Zwischen Raffgier und Sparkonsum
Der Fall des französischen Unternehmens gibt Aufschluss darüber, wie es zu den minderwertigen Medizinprodukten kommen kann. Durch die Verwendung von Industrie-Silikon wurden hohe Kosten gespart und hohe Einnahmen gemacht. Mit wenig Aufwand hatte das Unternehmen einen Weg gefunden, den Gewinn zu steigern. Das allerdings auf Kosten der Patienten und Kunden. Die Frage, warum Unternehmen minderwertige Medizinprodukte auf den Markt bringen, lässt sich dennoch nicht pauschal beantworten. Raffgier spielt hier an dieser Stelle natürlich häufig eine große Rolle. Aber auch der Sparkonsum treibt viele Hersteller an. Sie sehen sich gezwungen, gerade im Bereich der Produktion zu sparen.

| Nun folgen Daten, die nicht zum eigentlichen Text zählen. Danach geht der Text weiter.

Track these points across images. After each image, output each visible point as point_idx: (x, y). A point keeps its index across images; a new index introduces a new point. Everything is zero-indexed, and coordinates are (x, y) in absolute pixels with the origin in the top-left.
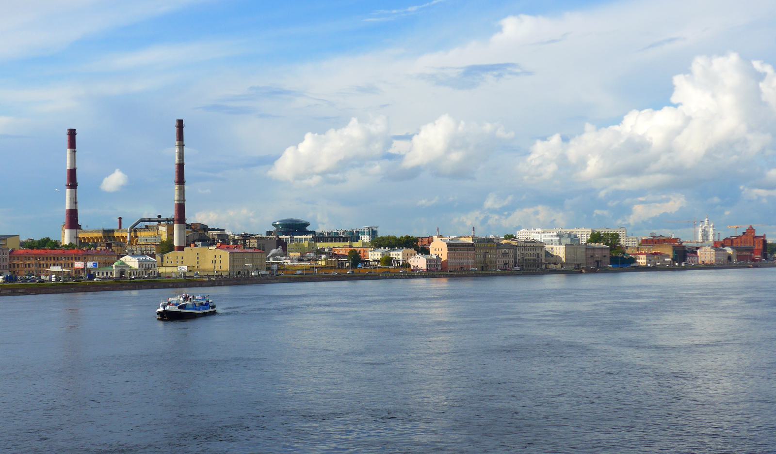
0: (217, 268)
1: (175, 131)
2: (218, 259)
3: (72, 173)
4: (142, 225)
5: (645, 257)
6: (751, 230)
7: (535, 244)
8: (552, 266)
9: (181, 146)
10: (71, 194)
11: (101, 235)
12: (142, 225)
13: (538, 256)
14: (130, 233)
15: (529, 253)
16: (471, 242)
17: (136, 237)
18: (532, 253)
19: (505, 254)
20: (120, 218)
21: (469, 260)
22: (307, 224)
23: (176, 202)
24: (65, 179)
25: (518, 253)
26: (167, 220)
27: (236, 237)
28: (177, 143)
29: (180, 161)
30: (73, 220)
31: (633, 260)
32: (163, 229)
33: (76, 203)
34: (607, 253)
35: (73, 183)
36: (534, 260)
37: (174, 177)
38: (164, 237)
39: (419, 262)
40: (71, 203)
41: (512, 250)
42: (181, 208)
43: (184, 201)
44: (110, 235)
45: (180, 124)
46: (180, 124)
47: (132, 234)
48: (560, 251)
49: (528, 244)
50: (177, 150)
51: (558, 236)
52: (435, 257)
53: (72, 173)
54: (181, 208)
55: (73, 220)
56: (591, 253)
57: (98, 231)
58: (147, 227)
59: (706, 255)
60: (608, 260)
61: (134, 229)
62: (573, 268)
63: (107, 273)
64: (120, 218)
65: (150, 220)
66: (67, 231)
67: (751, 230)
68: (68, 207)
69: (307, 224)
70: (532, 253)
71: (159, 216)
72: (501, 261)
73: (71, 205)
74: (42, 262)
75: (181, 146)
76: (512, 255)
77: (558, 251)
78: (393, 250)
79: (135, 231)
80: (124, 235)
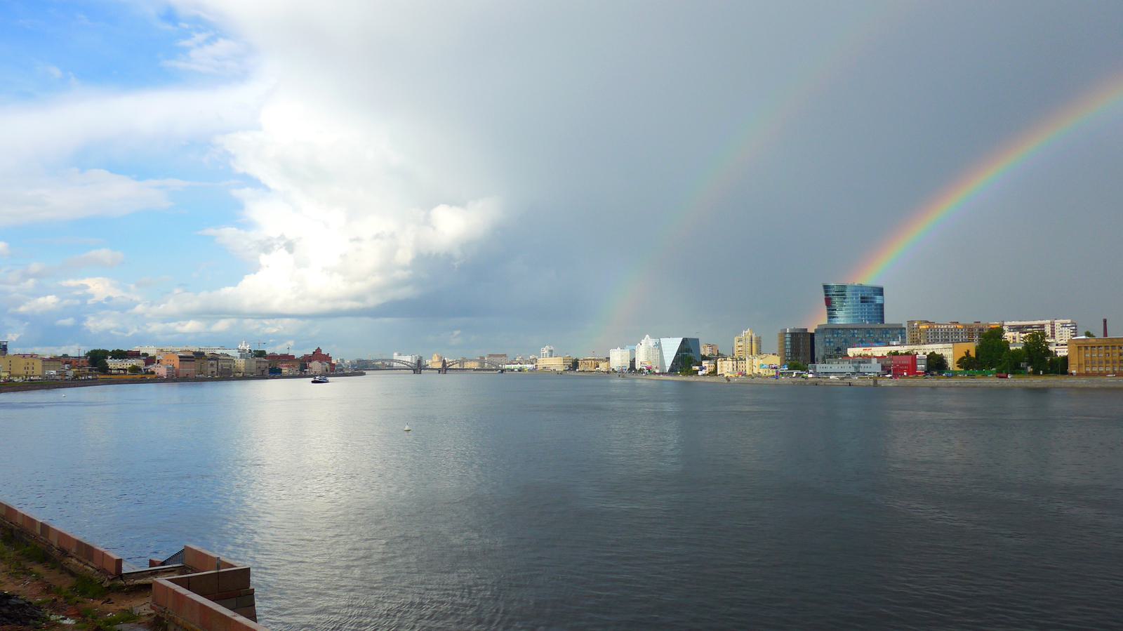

Deutsche Hersteller haben einen Ruf zu verlieren. Ihre Produkte gelten als hochwertig und ihnen wird eine gute Qualität nachgesagt. Das erzeugt einen gewissen Druck, der zu Fehlern führen kann. Die Prüfung der Zertifizierer, die sich in der Materie meist nicht auskennen, sorgt nicht dafür, dass die Fehler erkannt werden. Der Kreislauf ist schwer zu durchbrechen. Auch wenn Hersteller davon ausgehen, dass dies bei ihren Produkten nicht passieren kann, hat die Vergangenheit eigentlich eines Besseren belehrt. Ob sich an der Versicherungspflicht dennoch etwas ändern wird, bleibt erst einmal weiterhin unklar.